Nel caso Tool e A Perfect Circle dovessero impiegare tempi elefantiaci per realizzare un nuovo album, niente paura: a non farne sentire troppo la mancanza ci possono pensare benissimo gli Sleepwait, duo composto da Filippo Bravi (voce e testi) e Mauro Chiulli (chitarra, basso e batteria). Biologo evoluzionista il primo e ingegnere meccanico il secondo, con il loro esordio Sagittarius A* – titolo che prende il nome dal più grande buco nero della Via Lattea – i due danno sfogo a tutta la loro passione per quel Rock e Metal alternativo che si è imposto a partire dalla seconda metà degli anni Novanta.
Il disco – registrato, mixato e masterizzato dallo stesso Chiulli – è frutto di un lavoro lungo quattro anni, ovvero da quando, nel 2015, Mauro e Filippo si sono conosciuti tramite un annuncio online. Negli anni successivi, i due hanno lavorato completamente a distanza: Chiulli componendo e registrando le tracce strumentali nel suo studio a Bologna e Bravi ideando le parti vocali a Udine.
Ma, nonostante i due musicisti si siano incontrati solamente durante la fase finale della lavorazione dell’album, quello che spicca di Sagittarius A* è la sua coesione e il fatto di essere un album già molto maturo, senza quei difetti e quelle ingenuità tipici degli album d’esordio. Gli Sleepwait, infatti, si presentano all’ascoltatore fin da subito con un’identità molto precisa, che vede Tool, A Perfect Circle, Mastodon e Alice in Chains come i quattro pilastri sui quali è costruita l’intera impalcatura sonora del gruppo.
È inutile negare come la vocalità di Maynard James Keenan sia più di un modello per Filippo Bravi – in alcuni passaggi, vedi soprattutto “Constellation”, lo spettro del cantante dei Tool si fa incombente –, ma la sua bravura è quella di non scadere mai nella pedissequa imitazione, e di cercare piuttosto di sviluppare un proprio stile utilizzando ogni sfumatura del suo registro, dalla salmodia al cantato più aggressivo.

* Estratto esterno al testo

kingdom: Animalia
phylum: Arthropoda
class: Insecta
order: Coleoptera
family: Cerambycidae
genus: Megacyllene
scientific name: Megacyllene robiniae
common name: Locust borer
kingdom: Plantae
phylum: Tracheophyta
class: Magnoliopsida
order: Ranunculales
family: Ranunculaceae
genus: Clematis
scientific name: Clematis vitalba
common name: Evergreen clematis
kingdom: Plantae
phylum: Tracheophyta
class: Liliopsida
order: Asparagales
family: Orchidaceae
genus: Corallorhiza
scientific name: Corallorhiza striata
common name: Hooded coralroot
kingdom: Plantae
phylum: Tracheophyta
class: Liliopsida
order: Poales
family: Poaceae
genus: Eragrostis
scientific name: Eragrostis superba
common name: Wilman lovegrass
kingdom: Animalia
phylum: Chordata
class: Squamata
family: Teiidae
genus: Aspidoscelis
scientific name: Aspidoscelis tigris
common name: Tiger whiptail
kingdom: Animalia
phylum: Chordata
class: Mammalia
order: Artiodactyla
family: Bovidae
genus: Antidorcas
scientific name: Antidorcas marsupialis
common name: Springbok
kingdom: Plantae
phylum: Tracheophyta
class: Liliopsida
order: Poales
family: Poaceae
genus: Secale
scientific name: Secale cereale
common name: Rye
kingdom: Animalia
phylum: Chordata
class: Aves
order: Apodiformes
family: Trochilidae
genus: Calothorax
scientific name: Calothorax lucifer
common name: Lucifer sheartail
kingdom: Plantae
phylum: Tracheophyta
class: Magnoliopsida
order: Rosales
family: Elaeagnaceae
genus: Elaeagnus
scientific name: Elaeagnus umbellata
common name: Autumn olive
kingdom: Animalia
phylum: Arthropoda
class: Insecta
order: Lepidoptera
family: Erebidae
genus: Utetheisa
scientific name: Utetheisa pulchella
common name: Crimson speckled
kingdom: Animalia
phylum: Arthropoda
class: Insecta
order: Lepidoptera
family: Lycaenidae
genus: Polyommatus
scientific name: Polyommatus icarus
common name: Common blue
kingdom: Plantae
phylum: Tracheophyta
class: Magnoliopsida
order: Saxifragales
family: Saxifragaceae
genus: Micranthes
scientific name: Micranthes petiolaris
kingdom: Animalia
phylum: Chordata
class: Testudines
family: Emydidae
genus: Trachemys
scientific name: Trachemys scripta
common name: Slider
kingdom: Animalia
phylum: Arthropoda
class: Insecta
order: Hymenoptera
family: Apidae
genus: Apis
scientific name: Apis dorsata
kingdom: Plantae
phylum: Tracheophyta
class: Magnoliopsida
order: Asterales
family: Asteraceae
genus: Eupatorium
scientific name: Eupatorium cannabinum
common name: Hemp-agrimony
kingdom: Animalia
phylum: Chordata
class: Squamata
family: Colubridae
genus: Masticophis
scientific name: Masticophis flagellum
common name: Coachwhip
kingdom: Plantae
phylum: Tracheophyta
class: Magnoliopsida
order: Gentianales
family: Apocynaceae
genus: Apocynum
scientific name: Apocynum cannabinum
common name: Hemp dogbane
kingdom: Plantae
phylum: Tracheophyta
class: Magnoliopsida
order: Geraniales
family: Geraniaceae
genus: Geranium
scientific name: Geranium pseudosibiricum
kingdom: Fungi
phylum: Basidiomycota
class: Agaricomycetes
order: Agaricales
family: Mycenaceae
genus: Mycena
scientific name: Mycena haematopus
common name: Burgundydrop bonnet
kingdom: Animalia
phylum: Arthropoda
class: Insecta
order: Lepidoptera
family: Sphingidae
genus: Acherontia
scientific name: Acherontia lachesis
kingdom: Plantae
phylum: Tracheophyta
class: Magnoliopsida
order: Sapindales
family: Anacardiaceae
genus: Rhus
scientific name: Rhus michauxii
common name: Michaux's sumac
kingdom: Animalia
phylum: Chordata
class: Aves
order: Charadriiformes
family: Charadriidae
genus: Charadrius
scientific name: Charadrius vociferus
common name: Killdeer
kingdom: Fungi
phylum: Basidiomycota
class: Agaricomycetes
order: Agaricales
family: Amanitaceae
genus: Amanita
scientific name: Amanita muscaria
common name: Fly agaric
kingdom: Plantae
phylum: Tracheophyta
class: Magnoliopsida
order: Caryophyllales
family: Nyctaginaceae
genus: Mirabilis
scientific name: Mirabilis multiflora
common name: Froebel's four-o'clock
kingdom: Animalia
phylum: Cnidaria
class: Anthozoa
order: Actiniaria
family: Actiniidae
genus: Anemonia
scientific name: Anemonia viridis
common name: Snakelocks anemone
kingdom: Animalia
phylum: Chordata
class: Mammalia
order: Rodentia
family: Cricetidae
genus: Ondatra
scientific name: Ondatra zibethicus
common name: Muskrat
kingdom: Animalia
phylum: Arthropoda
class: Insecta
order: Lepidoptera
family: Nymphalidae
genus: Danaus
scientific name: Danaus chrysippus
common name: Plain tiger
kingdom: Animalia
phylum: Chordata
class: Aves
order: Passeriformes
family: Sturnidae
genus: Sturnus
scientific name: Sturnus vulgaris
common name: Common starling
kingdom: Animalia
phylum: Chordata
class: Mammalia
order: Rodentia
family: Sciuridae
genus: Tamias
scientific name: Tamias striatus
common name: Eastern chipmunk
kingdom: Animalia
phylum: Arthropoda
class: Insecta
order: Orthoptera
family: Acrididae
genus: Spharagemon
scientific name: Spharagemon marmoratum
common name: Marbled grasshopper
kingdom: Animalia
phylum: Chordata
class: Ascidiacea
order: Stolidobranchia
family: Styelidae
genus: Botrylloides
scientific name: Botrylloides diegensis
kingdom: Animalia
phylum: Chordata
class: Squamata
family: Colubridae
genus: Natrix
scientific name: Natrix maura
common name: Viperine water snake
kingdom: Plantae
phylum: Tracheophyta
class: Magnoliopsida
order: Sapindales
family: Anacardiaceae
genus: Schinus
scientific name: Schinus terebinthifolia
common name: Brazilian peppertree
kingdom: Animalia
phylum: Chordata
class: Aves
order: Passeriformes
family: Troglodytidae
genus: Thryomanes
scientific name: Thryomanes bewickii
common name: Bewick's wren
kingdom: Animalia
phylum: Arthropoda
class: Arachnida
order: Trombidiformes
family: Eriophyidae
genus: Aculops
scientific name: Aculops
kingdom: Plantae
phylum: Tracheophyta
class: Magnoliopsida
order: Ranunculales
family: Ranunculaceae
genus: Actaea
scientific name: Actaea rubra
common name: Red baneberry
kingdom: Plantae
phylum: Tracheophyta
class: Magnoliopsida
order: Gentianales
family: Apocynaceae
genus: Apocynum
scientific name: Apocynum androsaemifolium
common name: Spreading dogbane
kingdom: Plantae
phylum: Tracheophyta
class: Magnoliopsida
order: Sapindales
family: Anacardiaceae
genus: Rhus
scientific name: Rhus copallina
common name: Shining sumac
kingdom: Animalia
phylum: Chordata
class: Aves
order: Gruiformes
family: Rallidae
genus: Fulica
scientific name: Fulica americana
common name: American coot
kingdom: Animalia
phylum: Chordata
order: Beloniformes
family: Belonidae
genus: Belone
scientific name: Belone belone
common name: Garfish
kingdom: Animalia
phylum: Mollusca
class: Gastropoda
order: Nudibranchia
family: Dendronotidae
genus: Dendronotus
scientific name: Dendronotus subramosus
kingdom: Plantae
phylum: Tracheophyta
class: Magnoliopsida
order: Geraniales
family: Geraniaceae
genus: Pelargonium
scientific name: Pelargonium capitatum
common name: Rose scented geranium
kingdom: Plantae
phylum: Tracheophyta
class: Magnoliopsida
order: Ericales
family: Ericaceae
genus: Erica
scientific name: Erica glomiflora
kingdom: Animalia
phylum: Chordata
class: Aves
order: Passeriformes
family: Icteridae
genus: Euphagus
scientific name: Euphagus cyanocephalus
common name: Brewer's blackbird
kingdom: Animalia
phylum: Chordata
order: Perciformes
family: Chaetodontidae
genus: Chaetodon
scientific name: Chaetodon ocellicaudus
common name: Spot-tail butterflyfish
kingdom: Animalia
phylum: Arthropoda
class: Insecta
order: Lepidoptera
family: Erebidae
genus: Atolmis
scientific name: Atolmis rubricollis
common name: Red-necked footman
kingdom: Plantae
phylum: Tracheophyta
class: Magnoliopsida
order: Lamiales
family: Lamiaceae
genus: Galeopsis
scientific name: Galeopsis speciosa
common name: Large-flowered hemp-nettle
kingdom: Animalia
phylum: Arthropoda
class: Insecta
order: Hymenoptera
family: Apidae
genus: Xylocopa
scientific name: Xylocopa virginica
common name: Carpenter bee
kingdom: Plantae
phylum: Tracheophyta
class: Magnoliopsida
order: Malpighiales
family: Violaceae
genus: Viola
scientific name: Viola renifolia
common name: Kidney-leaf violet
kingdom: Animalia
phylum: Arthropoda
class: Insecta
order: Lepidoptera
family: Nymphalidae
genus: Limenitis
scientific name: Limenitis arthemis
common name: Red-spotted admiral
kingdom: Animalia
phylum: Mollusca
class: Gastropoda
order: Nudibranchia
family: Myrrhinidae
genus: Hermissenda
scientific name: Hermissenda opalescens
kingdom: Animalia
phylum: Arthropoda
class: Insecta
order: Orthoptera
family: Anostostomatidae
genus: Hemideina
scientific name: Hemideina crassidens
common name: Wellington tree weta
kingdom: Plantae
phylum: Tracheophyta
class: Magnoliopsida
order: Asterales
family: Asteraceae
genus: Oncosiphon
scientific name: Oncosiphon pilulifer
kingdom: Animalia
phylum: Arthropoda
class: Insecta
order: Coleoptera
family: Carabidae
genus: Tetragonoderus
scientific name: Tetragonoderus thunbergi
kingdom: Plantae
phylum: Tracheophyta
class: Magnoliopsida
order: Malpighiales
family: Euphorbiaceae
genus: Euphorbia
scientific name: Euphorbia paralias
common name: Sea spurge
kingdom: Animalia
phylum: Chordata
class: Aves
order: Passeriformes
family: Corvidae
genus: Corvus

Davvero notevole anche il lavoro di Mauro Chiulli, che ha suonato ogni singolo strumento di Sagittarius A* (eccetto la batteria in un paio di pezzi). E se il basso ha più di un debito con lo stile “liquido” di Justin Chancellor, le parti di chitarra ricordano molto da vicino quelle di Billy Howerdel degli A Perfect Circle periodo Mer de Noms, con degli inserti acustici, in special modo arpeggiati, che catapultano di peso l’ascoltatore nelle atmosfere di Jar of Flies degli Alice in Chains. Non mancano inoltre delle belle distorsioni vintage in odor di Stoner, tra i primi Mastodon e i Kyuss, e passaggi più onirici e dilatati, debitori tanto dei Mogwai quanto degli Isis.
È vero, forse Sagittarius A* non offre all’ascoltatore niente di veramente nuovo. Ma, detto sinceramente, è davvero un problema? Quando si sono appena ascoltate 12 canzoni solide e ben scritte, arrangiate con stile e gusto, suonate e cantate ad alto livello da due musicisti che dimostrano di avere un’ampia cultura musicale – ebbene –, cosa altro chiedere di più? Senza dubbio una delle sorprese più gradite di questo 2019.